• [REQUIRED WORK] Would you copy every record exactly as it stands and drop the pictures?

• [MATERIAL SUPPLIED]
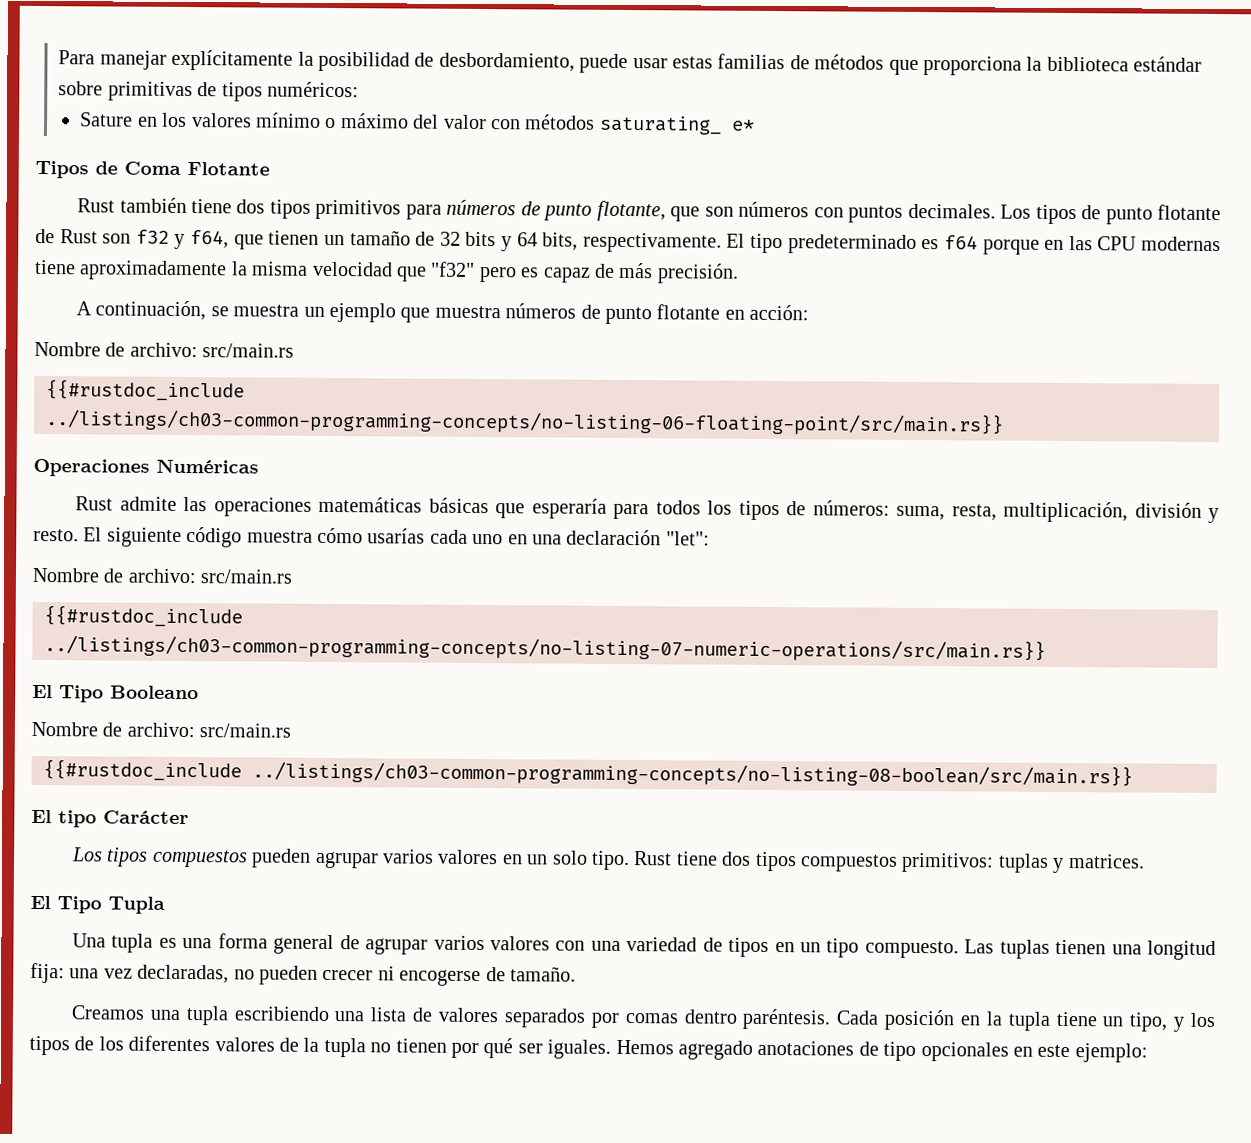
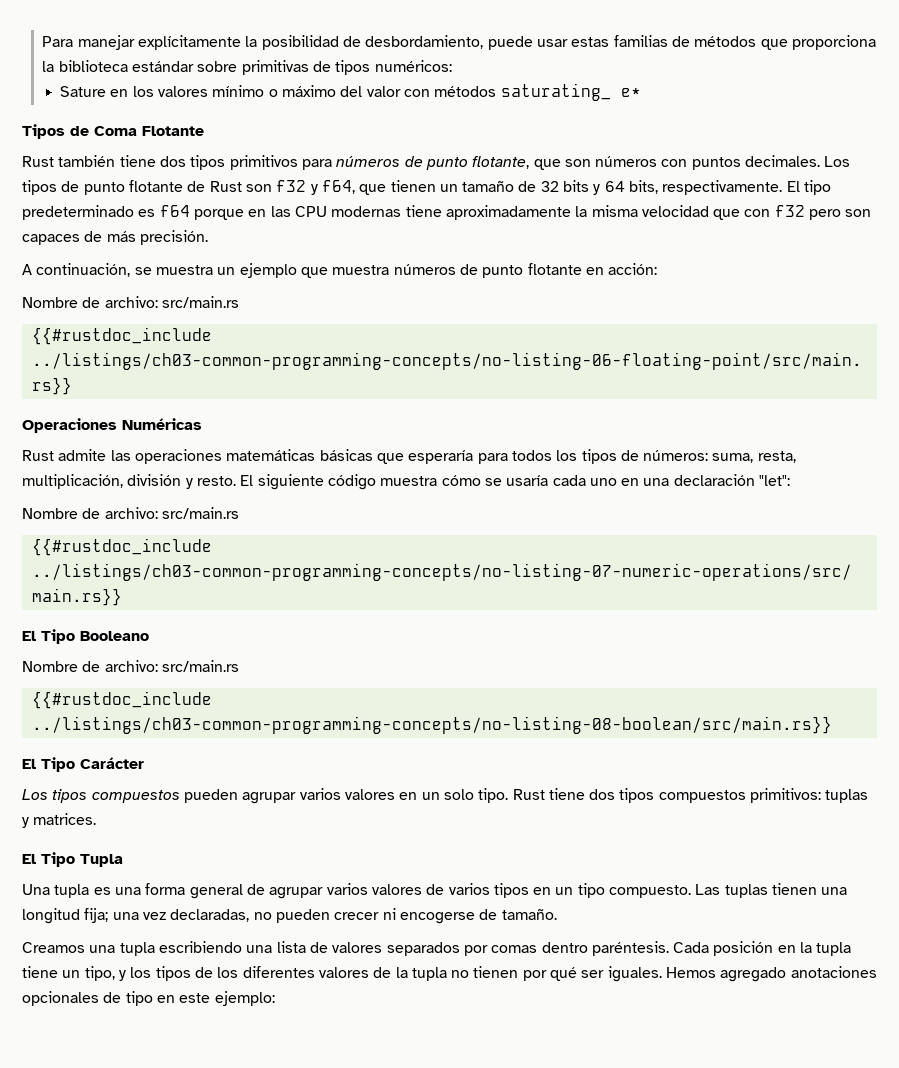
[431,261,591,283] "f32" pero es capaz -> [744,205,872,220] [22,234,80,245] con f32 pero son capaces
[367,528,426,544] usarías -> [484,475,549,486] se usaría
[58,810,97,828] tipo -> [41,757,75,772] Tipo
[555,937,723,952] con una variedad de -> [426,883,490,895] de varios
[30,962,65,984] fija: -> [84,908,109,923] fija;
(855, 1048) none -> [22,991,99,1006] opcionales
[920,1042,1009,1062] opcionales -> (153, 998) none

• [EXERCISE ANSWER]
[431,261,591,283] "f32" pero es capaz -> [744,205,872,220] [22,234,80,245] con f32 pero son capaces
[367,528,426,544] usarías -> [484,475,549,486] se usaría
[58,810,97,828] tipo -> [41,757,75,772] Tipo
[555,937,723,952] con una variedad de -> [426,883,490,895] de varios
[30,962,65,984] fija: -> [84,908,109,923] fija;
(855, 1048) none -> [22,991,99,1006] opcionales
[920,1042,1009,1062] opcionales -> (153, 998) none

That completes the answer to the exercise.